Franziu-me o sobrolho, como se não tivesse acreditado em mim.

− Não pode ser! Então, mas não eras casada e querias ter filhos?

− Sim.

Arregalou-me os olhos e franziu a testa.

− E não sabes cozinhar? Como é que isso é possível? − Abriu os braços com as mãos esticadas, como se a minha incapacidade culinária fosse a explicação óbvia para o fracasso dos meus planos de ter uma família. Irritei-me e deixei de lhe achar graça.

− A sério, Alex? És tão esperto! Se calhar fiz tudo mal, em vez das cinco FIV e da cirurgia ao ovário, devia era ter feito um workshop de culinária!

Revirou-me os olhos e fez uma cara de enjoado.

− Não, isso não! Workshops de culinária são pura paneleirice que não serve para nada. Ias aprender a fazer umas comidas minorcas enfeitadas com merdices, que não tiram a fome e não sabem a nada. Devias era ter aprendido como as pessoas normais, que têm de cozinhar para terem o que comer!

Não lhe respondi e voltei a pincelar a mesa. Até tinha achado alguma graça à história das comidas minorcas, mas não quis que ele percebesse. Fiquei a vê-lo pelo canto do olho, tinha apoiado os cotovelos nos joelhos e olhava-me fixamente, a estudar-me como se eu fosse um espécime raro.

− Mas não sabes mesmo cozinhar nada? Nada de nada? − Parecia estupefacto como se fosse a coisa mais estranha do mundo.

Acabei a minha pintura, fechei a lata da tinta e respondi-lhe com desinteresse.

− Sei fazer ovos mexidos e estrelados, sandes e saladas…

Abanou a cabeça num gesto de desconsolo.

− Eu sabia! Tinha de haver qualquer coisa. Eras boa demais para ser verdade!

Sorri ao ouvir o elogio que ele nem se apercebeu de que tinha feito.

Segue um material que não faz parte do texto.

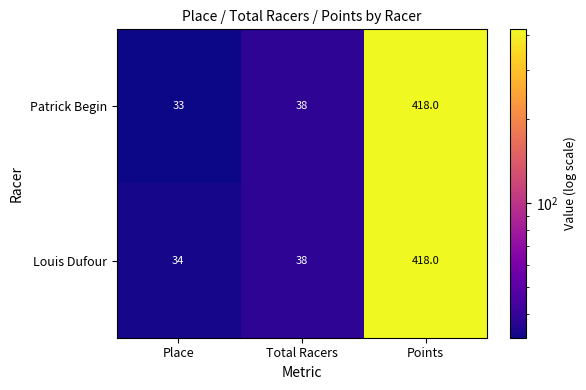

List the labels in order of Louis Dufour value, smallest first.

Place, Total Racers, Points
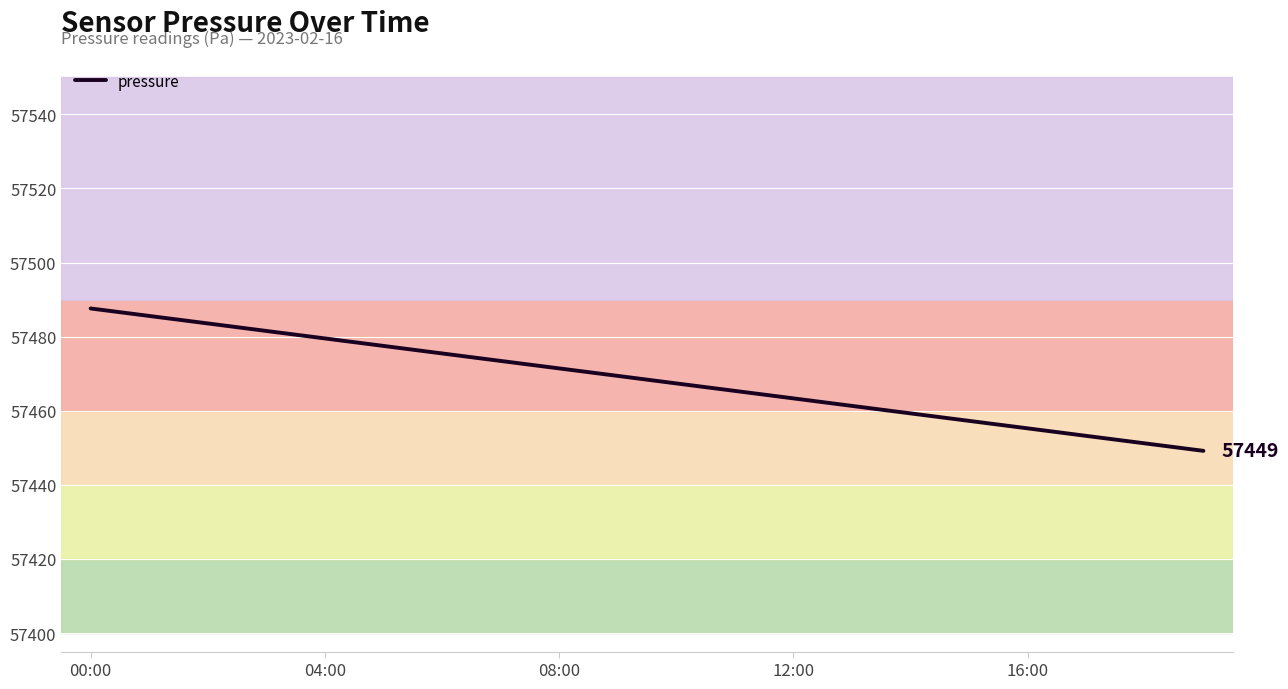

What is the difference between the maximum and minimum values?

38.4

− Não sei cozinhar mas sou boa em bricolage! Olha que bem que ficou a mesa!

Fez um esgar de descrédito na direção do meu trabalho.

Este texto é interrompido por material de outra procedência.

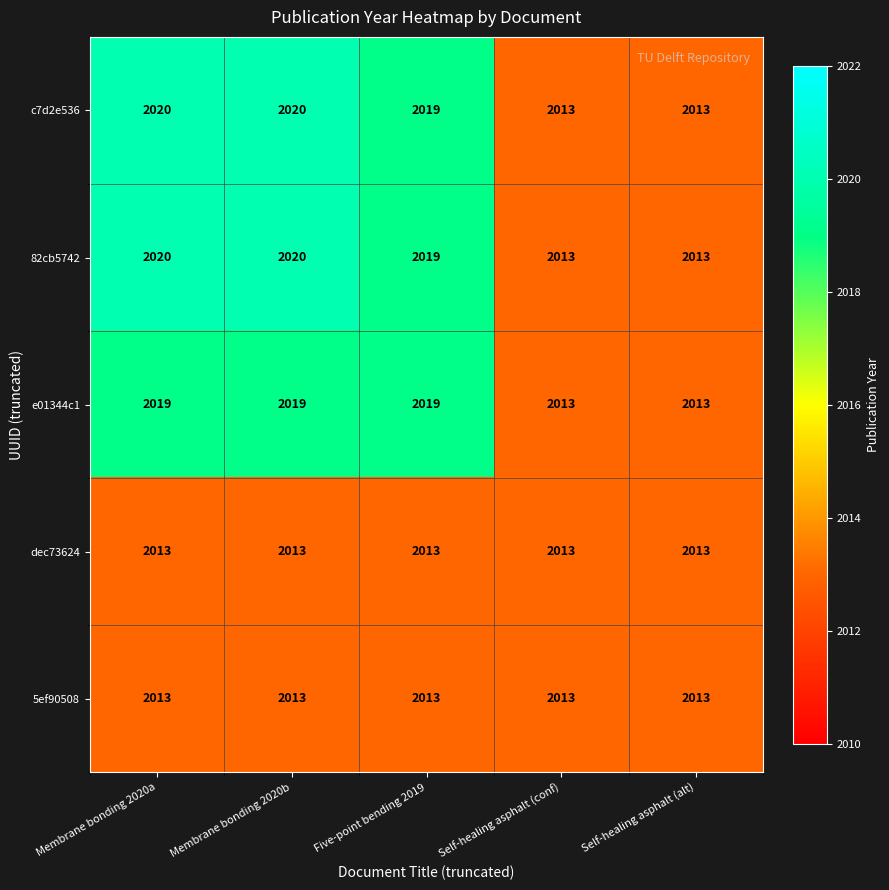

Is it true that e01344c1 equals 3147 at Membrane bonding 2020b?

False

− Ah! Boa em bricolage! Espetáculo! Isso dá mesmo jeito a um gajo que passou o dia inteiro a bulir e está todo torcido com fome! – A seguir, baixou a cabeça, tapou a cara e percebi que se estava a rir para dentro. Grande parte do que disse tinha sido a brincar, exceto a parte do desprezo pelas comidas minorcas, aí pareceu-me estar a ser completamente verdadeiro.

Levantei-me, lavei o pincel no lava-louça e tentei recuperar a brincadeira.

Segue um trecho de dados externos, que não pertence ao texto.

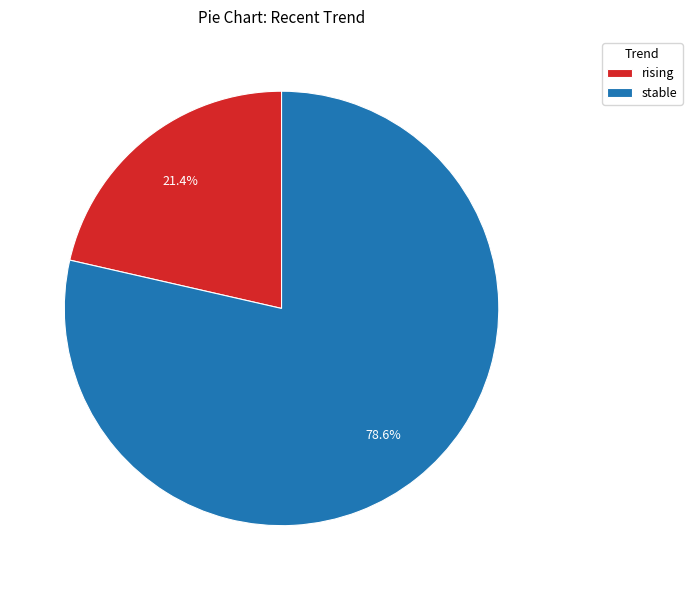

How many segments does this pie chart have?

2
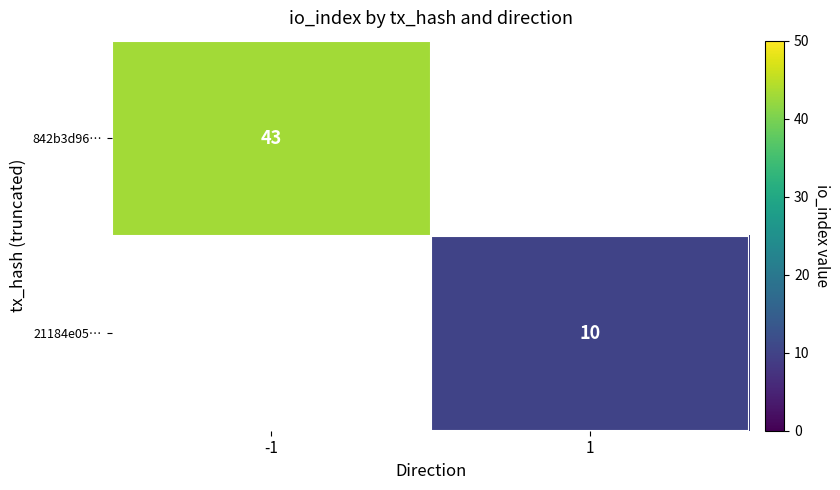

How many distinct data groups are displayed?

2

− Eu vou num instante buscar comida à Joaquina e ponho-te um prato bem cheio à frente. Vai dar exatamente ao mesmo.

Abanou a cabeça e respondeu-me no tom irritadiço de quando tinha fome.

− Não vais nada. Contigo nunca é um instante, vais ficar a dar conversa à Joaquina e à prima, a perguntar pelo sobrinho, pelo filho do sobrinho, pelo cão, e pelo gato! E eu nem daqui a uma hora estou a comer. Eu vou lá!

Levantou-se a reclamar em surdina para ele próprio. Antes de sair parou na ombreira da porta e olhou para mim, desiludido e triste.

− Era bom demais para ser verdade. Tinhas de ter alguma deficiência.

Atirei-lhe com o pincel lavado, o sacana desviou-se a tempo e depois foi-se embora a rir baixinho.